AMP stages accept threads and memory attributes just like MASS and MECQ. A simple XML snippet describing a scaffolding and gap closing process is shown below:

<amp>
   <stage tool="SSPACE_Basic_V2.0" threads="8" memory="16000">
      <inputs>
         <input name="mp1" ecq="raw"/>
      </inputs>
   </stage>
   <stage tool="SOAP_GapCloser_V1.12" threads="6" memory="8000">
      <inputs>
         <input name="pe1" ecq="raw"/>
      </inputs>
   </stage>
</amp>

Each stage in the AMP pipeline must necessarily run linearly as each stage requires the output from the previous stage. The user can specify additional arguments to each tool by adding the checked_args attribute to each stage. For example to specify that SSPACE should use PE reads to extend into gaps and to cap min contig length to scaffold as 1KB:

<amp>
   <stage tool="SSPACE_Basic_V2.0" threads="16" memory="32000" checked_args="-x 1 -z 1000">
      <inputs>
         <input name="mp1" ecq="raw"/>
      </inputs>
   </stage>
   <stage tool="SOAP_GapCloser_V1.12" threads="6" memory="8000">
      <inputs>
         <input name="pe1" ecq="raw"/>
      </inputs>
   </stage>
</amp>

Output from amp will be placed in a directory called amp within the job’s output directory. Output from each stage will be placed in a sub-directory within this and a link will be created to the final assembly produced at the end of the amp pipeline. This assembly will be used in the next stage.

Some assembly enhancement tools such as Platanus scaffolder, can make use of bubble files in certain situations to provide better scaffolding performance. When you are assembling a diploid organism (i.e. the ploidy attribute of your organism element is set to “2”) and the assembler used in the MASS step produces bubble files, then these are automatically passed onto the relevant AMP stage.

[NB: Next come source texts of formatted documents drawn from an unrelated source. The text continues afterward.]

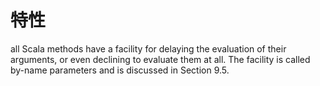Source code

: #+STARTUP:showall
* 特性
all Scala methods have a facility for delaying the evaluation
of their arguments, or even declining to evaluate them at all. The facility is
called by-name parameters and is discussed in Section 9.5.


*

Some assembly enhancement tools require the input contigs file to have the fasta headers formatted in a particular way, and sometimes with special information embedded within it. For example, SOAP scaffolder cannot process input files that contain gaps, and the platanus scaffolder must contain the kmer coverage value of the contig in the header. Where possible RAMPART tries to automatically reformat these files so they are suitable for the assembly enhancement tool. However, not all permutations are catered for, and some combinations are probably not possible. If you are aware of any compatibility issues between contig assemblers and assembly enhancement tools that RAMPART is not currently addressing correctly, then please raise a ticket on the RAMPART github page: https://github.com/TGAC/RAMPART/issues, with details and we will try to fix the issue in a future version.

In the future we plan to make the AMP stage more flexible so that it can handle parameter optimisation like the MASS stage.

Troubleshooting

If you encounter a error message relating to “finalFusion” not being available during inital checks it is likely that you nneed to find the “finalFusion” executable and install this along with SOAP scaffolder. This can be difficult to find, and note this is not the same as SOAPFusion. If you can not find this online, please contact daniel.mapleson@tgac.ac.uk.